1.) Body language in the uneducated (uneducated meaning those who have no conception of body language or what it is) can, in certain situations, provide important cues regarding emotion and attitude of an observed subject to someone who is looking for them. And you don’t have to be “educated” to pick up those cues on someone, many of us pick them up instinctively.
2.) Body language can be used as a tool to effectively fake a message to manipulate another person who is observing you. If you know body language, you can use it in sales, politics, personal relationships, etc. Negotiators read body language and exhibit it in a very conscious way, often with the knowledge the other party is doing exactly the same thing.
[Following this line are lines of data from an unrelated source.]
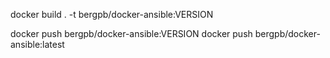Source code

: 

docker build . -t bergpb/docker-ansible:VERSION


docker push bergpb/docker-ansible:VERSION
docker push bergpb/docker-ansible:latest
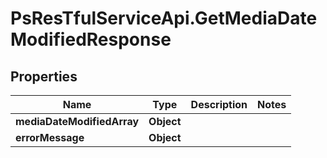 # PsResTfulServiceApi.GetMediaDateModifiedResponse

## Properties
Name | Type | Description | Notes
------------ | ------------- | ------------- | -------------
**mediaDateModifiedArray** | **Object** |  | 
**errorMessage** | **Object** |  | 
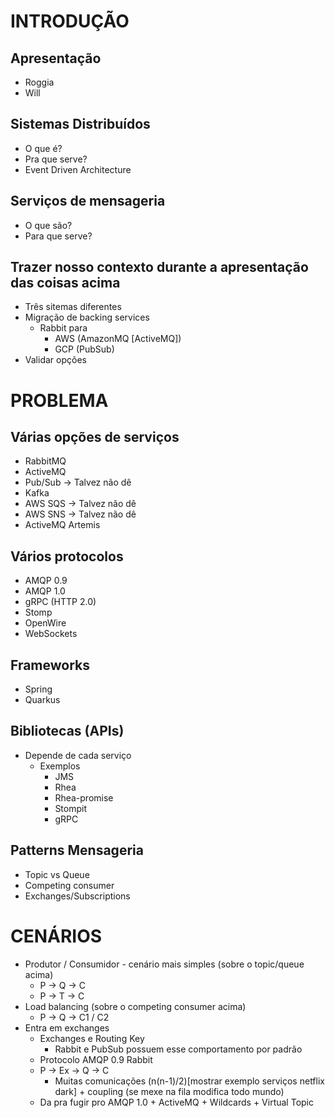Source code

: # INTRODUÇÃO

## Apresentação
- Roggia
- Will

## Sistemas Distribuídos
- O que é?
- Pra que serve?
- Event Driven Architecture

## Serviços de mensageria
- O que são?
- Para que serve?

## Trazer nosso contexto durante a apresentação das coisas acima
- Três sitemas diferentes
- Migração de backing services
  - Rabbit para
    - AWS (AmazonMQ [ActiveMQ])
    - GCP (PubSub)
- Validar opções

# PROBLEMA

## Várias opções de serviços
  - RabbitMQ
  - ActiveMQ
  - Pub/Sub -> Talvez não dê
  - Kafka
  - AWS SQS -> Talvez não dê
  - AWS SNS -> Talvez não dê
  - ActiveMQ Artemis

## Vários protocolos
  - AMQP 0.9
  - AMQP 1.0
  - gRPC (HTTP 2.0)
  - Stomp
  - OpenWire
  - WebSockets

## Frameworks
  - Spring
  - Quarkus

## Bibliotecas (APIs)
  - Depende de cada serviço
    - Exemplos
      - JMS
      - Rhea
      - Rhea-promise
      - Stompit
      - gRPC

## Patterns Mensageria
  - Topic vs Queue
  - Competing consumer
  - Exchanges/Subscriptions

# CENÁRIOS
- Produtor / Consumidor - cenário mais simples (sobre o topic/queue acima)
  - P -> Q -> C
  - P -> T -> C
- Load balancing (sobre o competing consumer acima)
  - P -> Q -> C1 / C2
- Entra em exchanges
  - Exchanges e Routing Key
    - Rabbit e PubSub possuem esse comportamento por padrão
  - Protocolo AMQP 0.9 Rabbit
  - P -> Ex -> Q -> C
    - Muitas comunicações (n(n-1)/2)[mostrar exemplo serviços netflix dark] + coupling (se mexe na fila modifica todo mundo)
  - Da pra fugir pro AMQP 1.0 + ActiveMQ + Wildcards + Virtual Topic
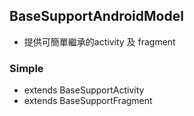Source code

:## BaseSupportAndroidModel ##

* 提供可簡單繼承的activity 及 fragment

### Simple ###
* extends BaseSupportActivity
* extends BaseSupportFragment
3.) This last one was most interesting to me: body language you assume can affect yourself. I thought this was outlandish, but they gave the example: Stop for a minute, and think of yourself going into a dentist’s office and laying down in the dentist chair. Think: What posture do you assume? Many people (myself included) assume what is known as a “guard or defense posture”, face set, arms often folded, and feet crossed at the ankles. I thought about it, and it was true, and I never gave it a second thought. Then, next time I went to the dentist, I watched people as they went into examination rooms and lay in the chair. Almost all of them did it. Then, when I went in and lay down, without even thinking about it, I could feel myself WANTING to assume that posture, almost of its own accord. And in the book, it said that you can manipulate yourself by refusing to assume the posture! I tried it. I forced myself not to cross my ankles or my arms, and it really does work. (It is like that old saying about smiling-if you are in a foul mood, the simple act of forcing yourself to smile can result in a decrease of the anger or frustration you feel. Sounds crazy, but it is absolutely true. It works.
Yes and since it is Taya Kyle wife of a beloved hero he can’t just shut her down.
I’m surprised it wasn’t his middle finger. That’s a regular with him.
In another part of the book about gestures, they had an index of hundreds of gestures from cultures all over the world, and talked about their origins and what they meant in various cultures.
For example, the middle finger that originated in Roman times is recognized nearly universally everywhere (though not everywhere, as some of the American POW’s in Korea from the USS Pueblo found out when they were asked about the finger gestures they made. They told their captors they were giving the “Hawaiian Good Luck Sign”, and would have been fine if Time Magazine hadn’t decided to trumpet the fact of what the finger REALLy meant. After that, the Korcoms beat them ferociously.
One of the most interesting and tragic examples of a conflict in interpretation between differnt cultures of the meaning of some gestures happened during WWI (I think) where there were groups of soldiers approaching the enemy to surrender with their hands up. (can’t remember the nationalities) As they approached, the enemy was covering them with their weapons in one hand, and shooing them away, gesturing them to leave the area with their other...indicating they didn’t want to take them prisoner, telling them to go back to their lines.
When the soldiers turned to run back to their lines, they were all shot in the back.
This happened in multiple areas during this part of the war.
Come to find out, the gesture that was being used by the soldiers who shot them in the back was the fingers held together, pointed at down at the ground with the back of the hand facing out, and a sweeping motion away from the body and then back to the body, what we in many parts of the western world interpret as a ‘Shoo’ gesture, commonly given by old folks to young children to get them to leave.
However, the culture that the shooting soldiers lived in interpreted that same gesture as “come here”. (We in the west point our fingers pressed together towards the sky with the back of the hand facing the subject, and we perform the same sweeping motion fore and aft instructing the person to “come here”.
Neologisms. . .made up words. . .trait commonly found in schizophrenics. . .and Leo Gorcy.
Or 'wordventions' as I call them. Who said that? *looks around*
Watch him in this clip. No real empathy or even a give a damn. He is dead inside.